- EXCERPTED PASSAGE:
____________________

In 1975 and 1976, music played a major role in Tadej Pogačar’s creative work. In 1979, the group Srp was formed, exhibiting its original mixture of experimental music, free jazz improvisation, chamber music, popular genres, and performativity. Scouts represented another influential social environment. They dealt with the system of organization and community formation. They freely tested new forms of learning, survival in nature, as well as non-hierarchical activities. They related to playfulness, nonsense, and irrationality.
In the 1970s, the counterculture was a noticeable and important social reality in Yugoslavia, as evidenced by the fact that in 1978 Slobodan Drakulić translated Theodor Roszak’s canonical book, Counter Culture, for the eminent Zagreb publishing house Naprijed. Interest in marginal life reached its peak after 1968 as it became the subject of many studies by sociologists, psychologists, and psychoanalysts in Western Europe and America. Through the methods of observation, analysis, and opposition, the counterculture stood against the dominant institutions of society. It most often expressed its criticism through irony, absurdity, luddism, black humour, unusualness, or withdrawal into transcendence or inactivity. In the accompanying study, Lilijana Stepančič emphasises that the counterculture in our country was cultivated mainly by the organization for extracurricular activities Forum, Radio Študent, the experimental theatres Glej and Pekarna, the student newspaper Tribuna, the magazine Problemi, and the Student Cultural Centre ŠKUC. At the same time, she particularly points out the event Montage of the Young Slovenian Generation which took on an almost mythical dimension among the interested public. It was officially organized by ŠKUC and produced by Emil Filipčič, Jure Detela, and Iztok Osojnik at the Ljubljana Opera shortly after the Slovenian cultural holiday, on 17 February 1978.
Tadej Pogačar’s photographic series Apartment and Home (1975) was created by chance through the windows of the apartment. The series was characterized by sequentiality, a view from above, systematicity, and multiple repetitions. The series of actions without an event, performative neo-Dadaist actions, has been the author’s work-in-progress since 1976. Performance, defined as action without an event, introduces a new form into the genealogy of this art genre and must be distinguished from happenings, projects, living sculptures, and experimental-theatrical and political-protest performances. In actions without an event, the bearer of the narration is a person, in fact, their body which performs creative actions outside the cultural institutional spaces. Tadej Pogačar was not familiar with the works of Tomislav Gotovac and Gorgona at the time when he was performing actions without an event. Performing outside the institutional world of art was not a rare practice of avant-garde and neo-avant-garde art. The artists took the streets or squares or retreated to nature and private spaces. In both cases, the events were often photographed or filmed with a camera. The recordings sooner or later entered the art system. This was not a rebellion against the institution of art, but a joy for the unusual and uncommon.

____________________

- DATA EXTRACTS:
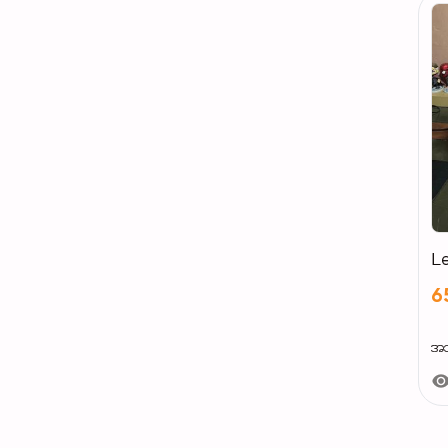
L
6
အသုံ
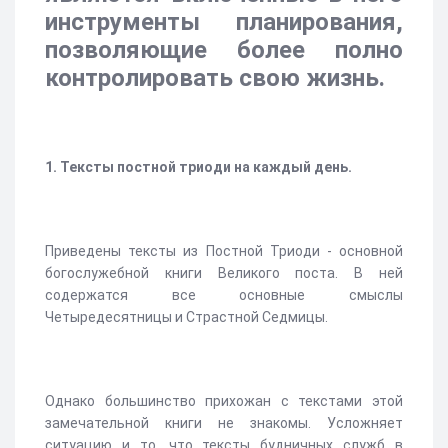
инструменты планирования,
позволяющие более полно
контролировать свою жизнь.
1. Тексты постной триоди на каждый день.
Приведены тексты из Постной Триоди - основной
богослужебной книги Великого поста. В ней
содержатся все основные смыслы
Четыредесятницы и Страстной Седмицы.
Однако большинство прихожан с текстами этой
замечательной книги не знакомы. Усложняет
ситуацию и то, что тексты будничных служб в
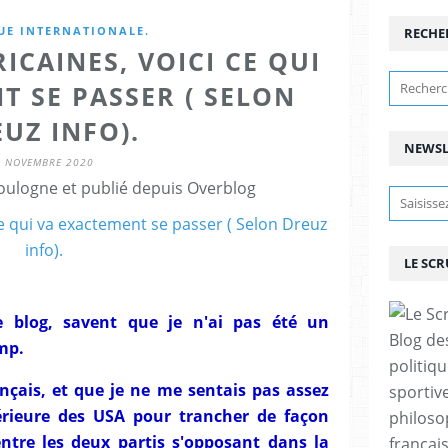
UE INTERNATIONALE.
RECHE
ICAINES, VOICI CE QUI
T SE PASSER ( SELON
UZ INFO).
NEWSL
9 NOVEMBRE 2020
ulogne et publié depuis Overblog
LE SC
e blog, savent que je n'ai pas été un
Blog de
mp.
politiq
nçais, et que je ne me sentais pas assez
sportive
térieure des USA pour trancher de façon
philoso
entre les deux partis s'opposant dans la
françai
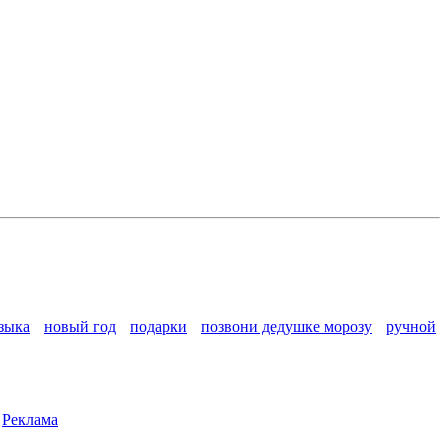
зыка
новый год
подарки
позвони дедушке морозу
ручной
|
Реклама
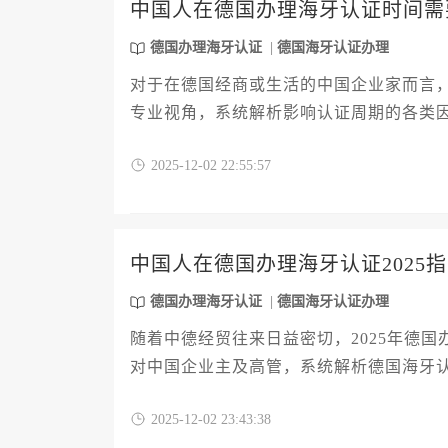
中国人在德国办理海牙认证时间需
德国办理海牙认证
德国海牙认证办理
对于在德国经商或生活的中国企业家而言
专业视角，系统解析影响认证周期的各类
环节。我们还将提供优化办理流程的实用
2025-12-02 22:55:57
首次接触还是已有经验，本文都能为您的
中国人在德国办理海牙认证2025
德国办理海牙认证
德国海牙认证办理
随着中德经贸往来日益密切，2025年德
对中国企业主及高管，系统解析德国海牙
盖公证、州法院认证、外交部认证全链条
2025-12-02 23:43:38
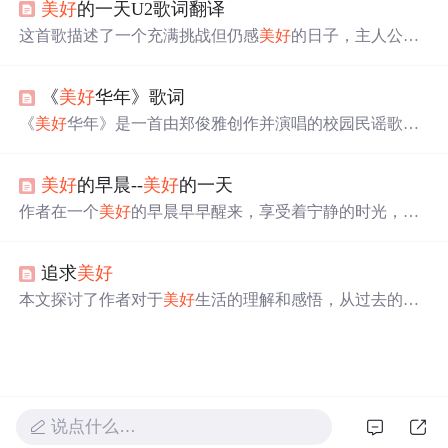
美好
的一天U2歌词翻译
重要性。
这首歌描述了一个充满挑战但仍感
美好
的日子，主人公在
艰难环境中寻找希望，渴望友情与帮助，并最终看到世界
的
美好
之处。
《
美好
华年》歌词
《
美好
华年》是一首由郑俊雅创作并演唱的校园民谣歌
曲，歌词描绘了青春岁月的
美好
回忆与向往。歌曲通过讲
述无邪童年、美丽故乡及年轻人们对于未来的憧憬，唤起
美好
的早晨--
美好
的一天
听者对于过往时光的怀念。
作者在一个
美好
的早晨早早醒来，享受着宁静的时光，翻
开《HeadFirstOOA&D》一书开始阅读，体验了一次不同
寻常的清晨生活。
追求
美好
本文探讨了作者对于
美好
生活的理解和感悟，从过去的负
面思维转变为积极看待身边的人和事，并思考了何为真正
的
美好
。
说点什么…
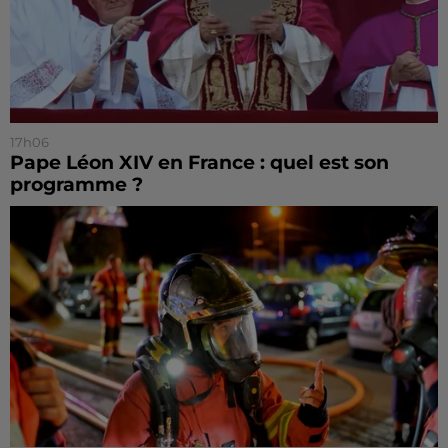
17h06
Pape Léon XIV en France : quel est son
programme ?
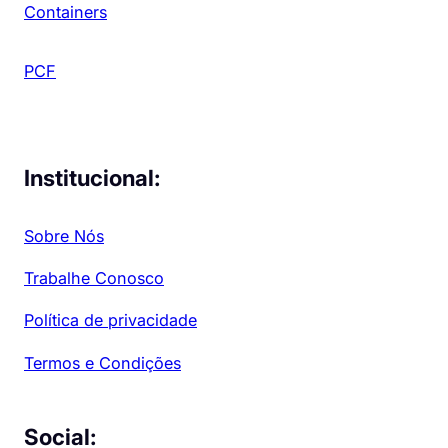
Containers
PCF
Institucional:
Sobre Nós
Trabalhe Conosco
Política de privacidade
Termos e Condições
Social:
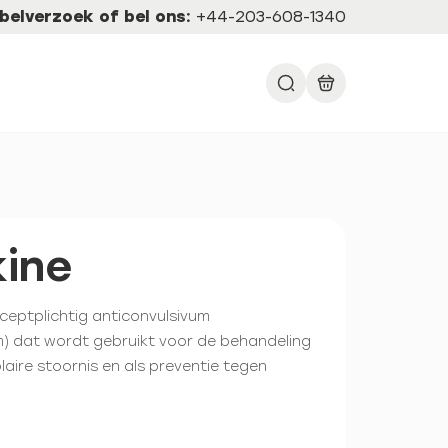
belverzoek of bel ons:
+44-203-608-1340
ine
eceptplichtig anticonvulsivum
m) dat wordt gebruikt voor de behandeling
olaire stoornis en als preventie tegen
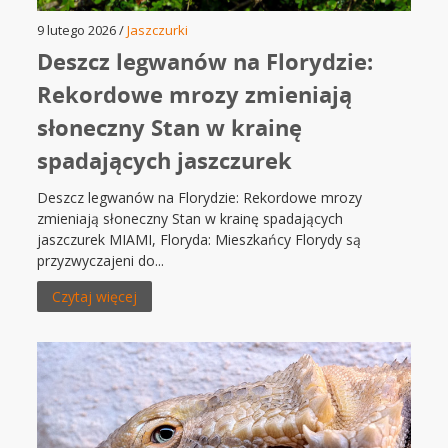
9 lutego 2026 /
Jaszczurki
Deszcz legwanów na Florydzie:
Rekordowe mrozy zmieniają
słoneczny Stan w krainę
spadających jaszczurek
Deszcz legwanów na Florydzie: Rekordowe mrozy
zmieniają słoneczny Stan w krainę spadających
jaszczurek MIAMI, Floryda: Mieszkańcy Florydy są
przyzwyczajeni do...
Czytaj więcej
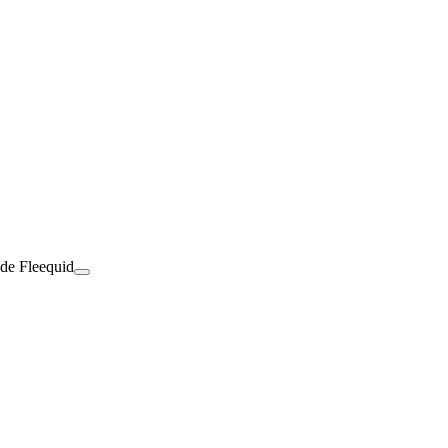
 de Fleequid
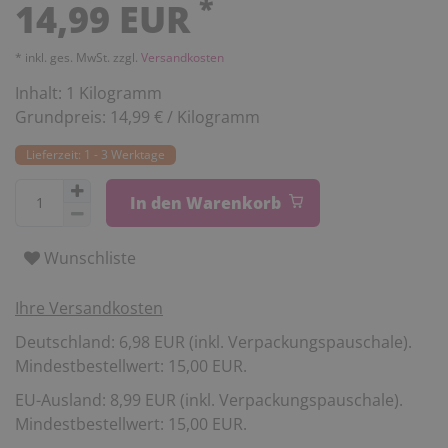
*
14,99 EUR
* inkl. ges. MwSt. zzgl.
Versandkosten
Inhalt:
1
Kilogramm
Grundpreis:
14,99 € / Kilogramm
Lieferzeit: 1 - 3 Werktage
In den Warenkorb
Wunschliste
Ihre Versandkosten
Deutschland: 6,98 EUR (inkl. Verpackungspauschale).
Mindestbestellwert: 15,00 EUR.
EU-Ausland: 8,99 EUR (inkl. Verpackungspauschale).
Mindestbestellwert: 15,00 EUR.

____________________

- WHAT THIS EXERCISE ASKS:
A. Retype the Tadej Pogačar passage word for word, from "In 1975 and" to "nonsense, and irrationality.".
B. According to the Tadej Pogačar passage, when and where was the Montage of the Young Slovenian Generation held?

- TASK RESULTS:
A.
In 1975 and 1976, music played a major role in Tadej Pogačar’s creative work. In 1979, the group Srp was formed, exhibiting its original mixture of experimental music, free jazz improvisation, chamber music, popular genres, and performativity. Scouts represented another influential social environment. They dealt with the system of organization and community formation. They freely tested new forms of learning, survival in nature, as well as non-hierarchical activities. They related to playfulness, nonsense, and irrationality.

B. On 17 February 1978, at the Ljubljana Opera.